NEW YORK –Le président américain Barack Obama ainsi que le président chinois Hu Jintao ont été nommés les « personnalités les plus puissantes » de la planète par le magazine Forbes en 2009. En 2010, nous découvrirons que ni l’un ni l’autre n’ont le pouvoir de préserver ces relations sino-américaines. Une bien mauvaise nouvelle pour ceux qui estiment que la coopération entre les deux pays est essentielle à la relance de l’économie globale, à la réussite du défi posé par les changements climatiques, à la réduction de la menace de prolifération nucléaire, et pour gérer toute une série d’autres dossiers sans frontières. C’est aussi une mauvaise nouvelle pour l’Amérique et pour la Chine.

Le nombre à surveiller est le 10. Les 10% du taux de chômage américain et le potentiel de croissance chinois de 10% devraient entrer en collision comme des fronts d’air qui s’entrechoquent et provoquent une tempête. Le populisme américain et la fierté chinoise se feront face. Et le climat politique américain tourmenté par les élections de mi-mandat pourraient signifier que les plus importantes relations bilatérales de la planète traverseront d’importantes turbulences cette année.

L’Amérique et la Chine vivent désormais une espèce de destruction économique réciproque assurée, et les deux présidents le savent bien. L’Amérique a besoin de la Chine pour financer sa dette et la Chine a besoin que les Américains achètent ses produits.

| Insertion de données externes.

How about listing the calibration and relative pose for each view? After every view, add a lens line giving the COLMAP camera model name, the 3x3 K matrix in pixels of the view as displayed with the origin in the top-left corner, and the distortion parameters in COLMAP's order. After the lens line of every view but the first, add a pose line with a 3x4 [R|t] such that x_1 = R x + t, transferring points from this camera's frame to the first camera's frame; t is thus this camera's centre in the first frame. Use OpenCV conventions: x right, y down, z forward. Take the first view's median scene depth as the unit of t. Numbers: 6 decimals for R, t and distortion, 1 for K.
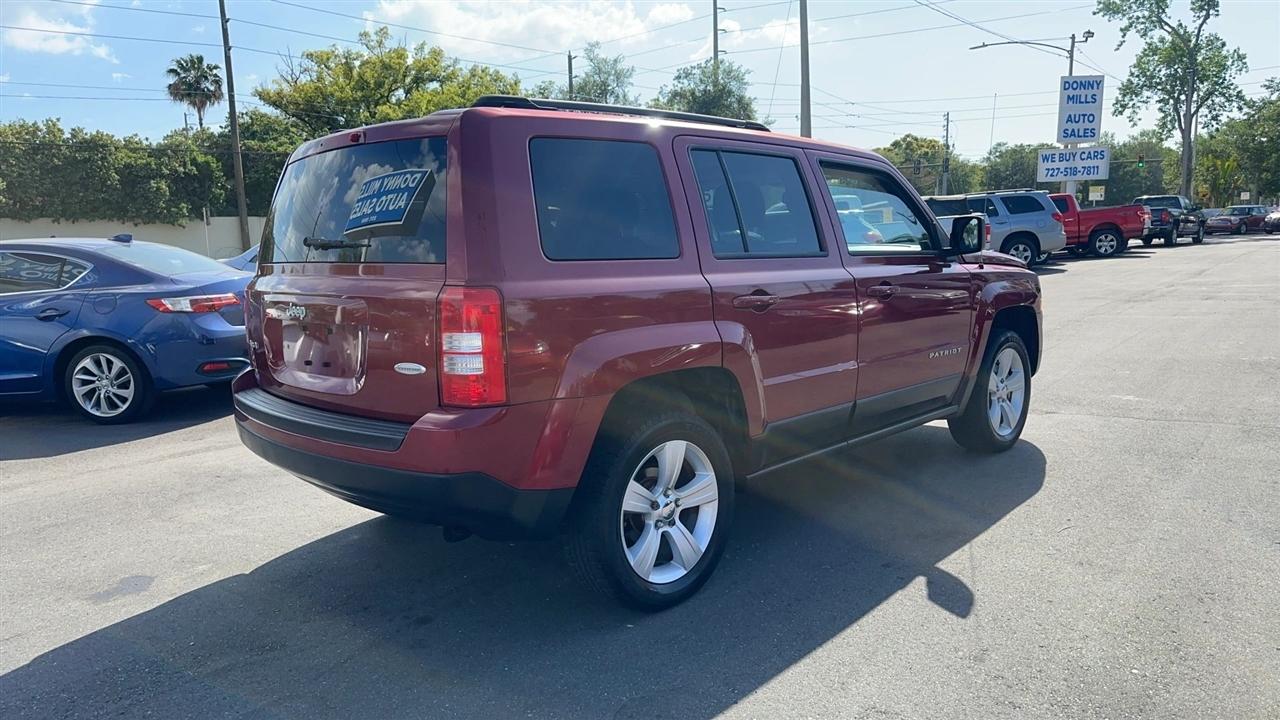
lens RADIAL K [[862.3, 0, 642.0], [0, 862.3, 355.1], [0, 0, 1]] dist [0.044858, -0.053381]
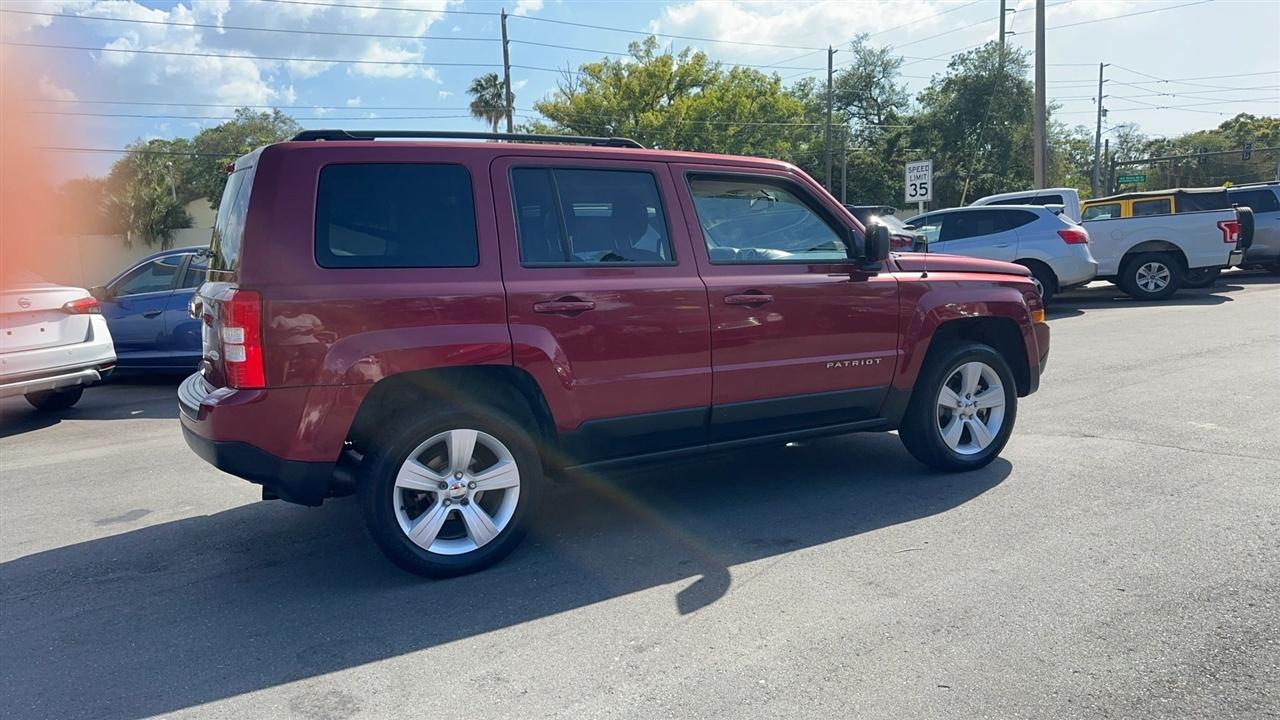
lens RADIAL K [[862.3, 0, 641.8], [0, 862.3, 359.8], [0, 0, 1]] dist [0.044858, -0.053381]
pose [[0.951408, 0.039379, -0.305404, 0.401470], [-0.037167, 0.999224, 0.013055, -0.010090], [0.305681, -0.001070, 0.952133, -0.003194]]
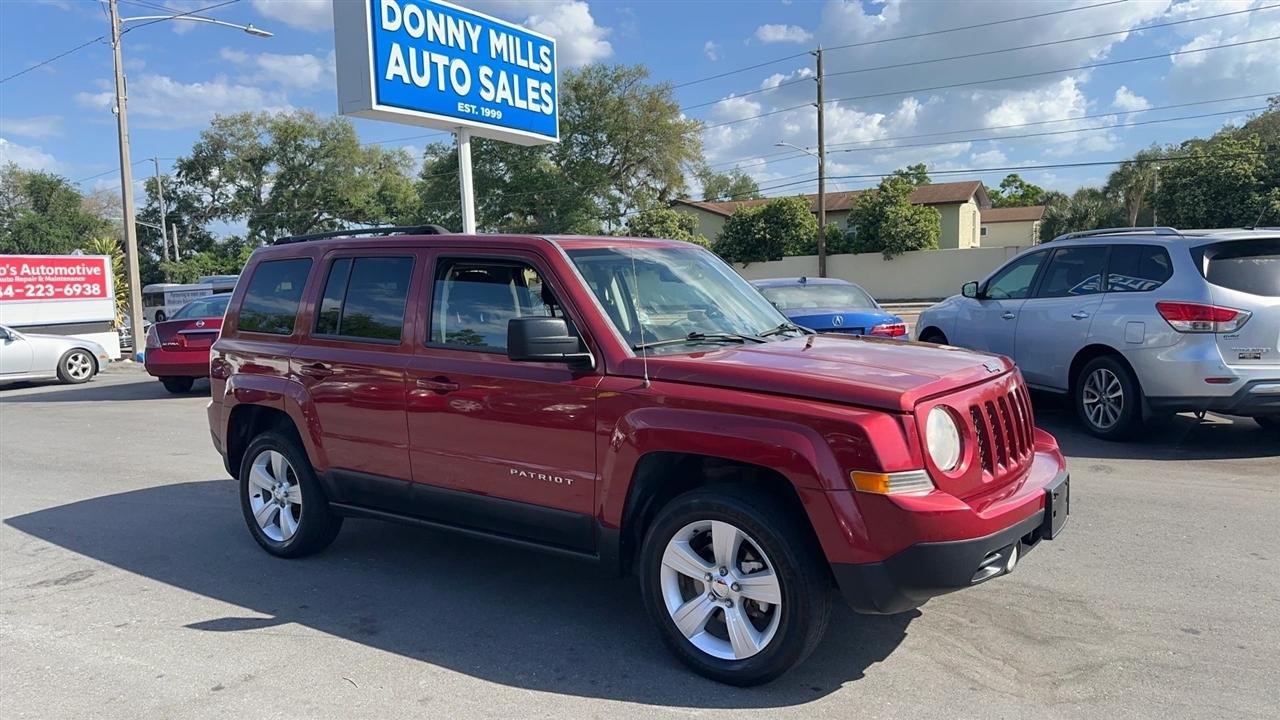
lens RADIAL K [[862.3, 0, 639.5], [0, 862.3, 361.0], [0, 0, 1]] dist [0.044858, -0.053381]
pose [[0.163259, 0.120583, -0.979186, 1.102202], [-0.112749, 0.988280, 0.102905, -0.197113], [0.980119, 0.093602, 0.174942, 0.897811]]
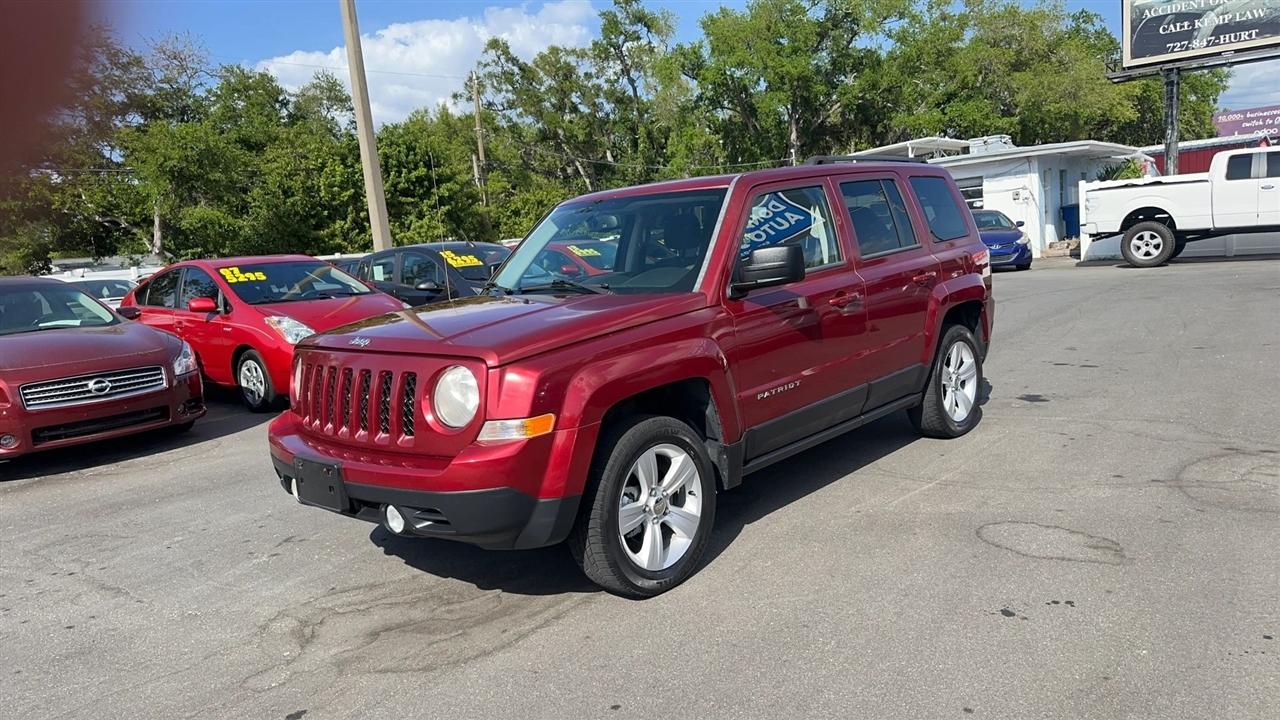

Le choc petit mais intense absorbé par la Chine lors de la crise financière a fait la preuve que sa croissance économique reste encore dépendante de la demande des consommateurs américains, européens et japonais – et cela devrait durer encore quelques temps. Les responsables politiques Chinois aimeraient faire basculer le modèle de croissance de la Chine sur la consommation intérieure, mais c’est un projet à long terme. Il est à prévoir qu’ils dépendront encore pour quelques temps de fabricants locaux et de leur capacité à créer les emplois qui protègent à la fois les objectifs de développement de la Chine et le monopole du Parti Communiste sur le pouvoir politique national.